After having obtained each one of the graphs and metrics previously exposed, it is possible to say that in general terms, the Linear kernel has a somewhat irregular behavior. In the first place, it must be said that the goodness of the classification is not always good, as observed in the previous results. Thus, as can be seen in fold 2, for example, the accuracy of the classifier is around 50%, with a specificity close to 35%, but nevertheless with a sensitivity of 100%. Thus, in this case the classifier seems to be robust to false negatives, penalizing to a large extent the false positives, which in the case of a problem as critical as cancer detection, would prove to be a good feature. However, in this particular fold, it seems as if the model is not able to classify the negative class. The rest of the folds maintain a similar behaviour with respect to sensitivity, although in 4 and 5 certain false negatives are already sighted. However, it is in the predictive capacity of the negative class where the rest of folds have a much better performance than the 2.

Kernel Gaussian

As with the linear kernel, a series of metrics and graphs have been obtained for the Gaussian Gaussian kernel process results, which are presented below.

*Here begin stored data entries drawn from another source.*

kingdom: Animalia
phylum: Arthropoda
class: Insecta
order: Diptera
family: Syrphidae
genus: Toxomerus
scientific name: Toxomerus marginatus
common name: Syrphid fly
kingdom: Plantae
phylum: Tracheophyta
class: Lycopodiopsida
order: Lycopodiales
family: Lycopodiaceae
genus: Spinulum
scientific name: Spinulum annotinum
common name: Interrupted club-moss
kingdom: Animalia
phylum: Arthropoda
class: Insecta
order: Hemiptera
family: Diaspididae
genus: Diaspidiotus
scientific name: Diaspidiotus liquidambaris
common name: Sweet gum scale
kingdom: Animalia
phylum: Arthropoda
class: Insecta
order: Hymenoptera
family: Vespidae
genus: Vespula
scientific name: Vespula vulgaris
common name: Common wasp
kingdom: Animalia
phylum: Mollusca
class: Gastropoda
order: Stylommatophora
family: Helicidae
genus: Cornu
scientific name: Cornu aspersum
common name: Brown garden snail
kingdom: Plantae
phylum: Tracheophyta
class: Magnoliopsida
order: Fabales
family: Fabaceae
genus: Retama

ROC curve and precision-sensitivity curve

It presents both the ROC curves obtained for each of the models generated in the different divisions of the data in the cross validation, as well as the precision and sensitivity curves.

ROC curves

ROC curves

Precision/Recall curves

Precision/Recall curves

Confusion Matrices

Similarly, the confusion matrices corresponding to each of the models generated in the cross validation are set out below.

Confusion Matrices

Metrics by fold

Similarly, concrete metrics calculated from the confusion matrix are presented:

Fold	Accuracy	Specificity	Recall	Precision	F_Score
1	0.871595	0.916256	0.703704	0.690909	0.697248
2	0.748227	0.752381	0.736111	0.504762	0.598870
3	0.938224	0.980583	0.773585	0.911111	0.836735
4	0.894309	0.903061	0.860000	0.693548	0.767857
5	0.932836	0.949749	0.884058	0.859155	0.871429

Commentary on the results for Gaussian kernel

In general terms, these models with Gaussian kernel classify better than those obtained with linear kernel since their accuracy (Accuracy) so shows. However, as this is a highly unbalanced problem, we have to consider other measures that let us glimpse the extent to which our classifier is useful for solving our problem. Thus, we can observe how the classification of the negative class is generally good for all the models generated in the different folds, being the specificity of the models much better than those obtained in the models with linear kernel. Another fundamental aspect in a problem of these characteristics is the sensitivity of our models since as it can be appreciated, in these models with Gaussian kernel, this decreases considerably with respect to the results obtained with the linear kernel. This is a significant and very negative aspect, because on subjects that are sick, our classifiers would give them as healthy, having in this case a very high cost the erroneous classification. Thus, although both the specificity and precision of these models are better than those obtained with a linear kernel, the low sensitivity could make us consider the option of even discarding these models.